Conservative Appeals Court Ruling Could Limit Mifepristone Access

The ruling will not take effect until the Supreme Court weighs in during the next term.

An abortion rights protest, with a person holding a blue sign that says
Access to mifepristone, one of two pills used in medication abortion, could be heavily curbed if the Supreme Court upholds the Fifth Circuit Court of Appeals' ruling. Austen Risolvato/Rewire News Group

The Fifth Circuit Court of Appeals issued a ruling Wednesday that would significantly limit nationwide access to mifepristone. However, the status quo remains in place until the Supreme Court weighs in.

For now, mifepristone, one of two drugs used in medication abortions, remains legally accessible in states that have not banned abortion. The Fifth Circuit’s conservative three-judge panel heard oral arguments in April.

The court’s ruling would restore outdated restrictions on mifepristone, but would not reverse Food and Drug Administration approval of the drug. However, these changes are barred from going into effect until after the case makes its way back to the Supreme Court thanks to an earlier ruling.

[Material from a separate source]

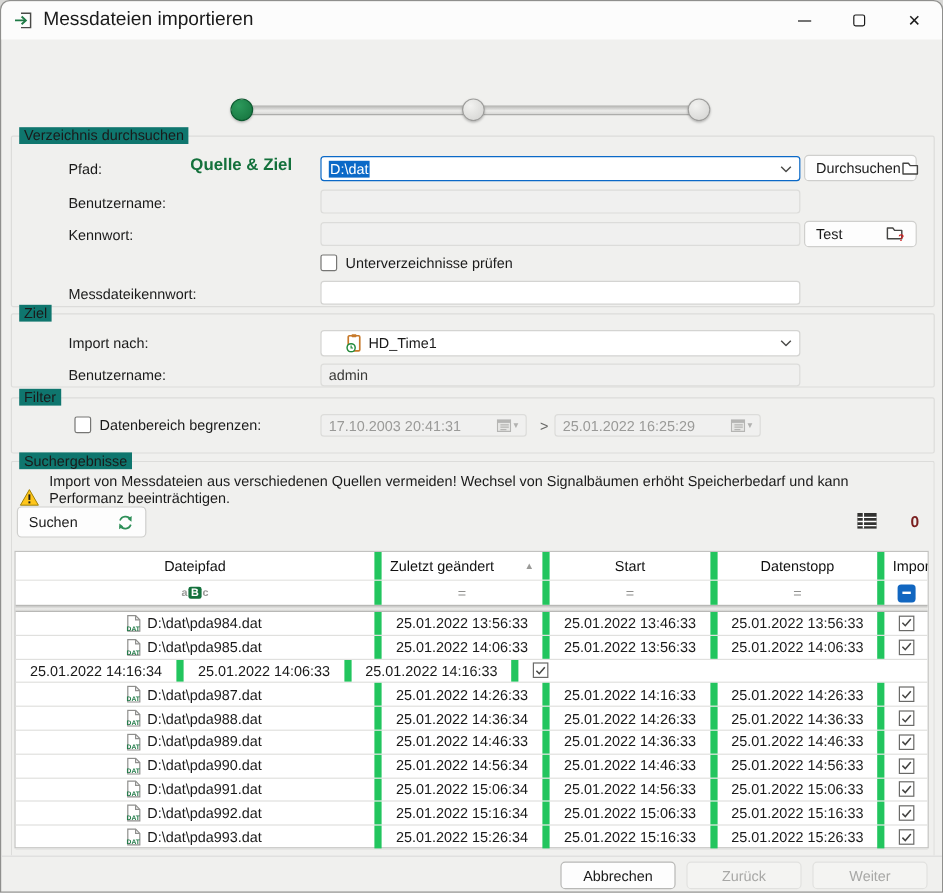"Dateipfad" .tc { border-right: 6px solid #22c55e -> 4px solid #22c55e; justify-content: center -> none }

On Wednesday, advocates condemned the decision.

“Today’s decision by the Fifth Circuit to partially reaffirm Judge Kacsmaryk’s ruling attempting to yank mifepristone off the shelves is an outrageous attack on the reproductive freedom and bodily autonomy of women and pregnant people in the United States,”Catholics for Choice President Jamie Manson said in a statement.

“As Catholics, we are dismayed, disheartened, and disgusted to see this betrayal of our fundamental values, particularly respect for human dignity and affirmation that health care is a human right,” Manson continued.

One way or another, this case will make its way back to the Supreme Court—possibly as soon as the next term, which begins in October and typically concludes by the end of June. States may continue to ban abortion, but FDA regulations around mifepristone will not change before then.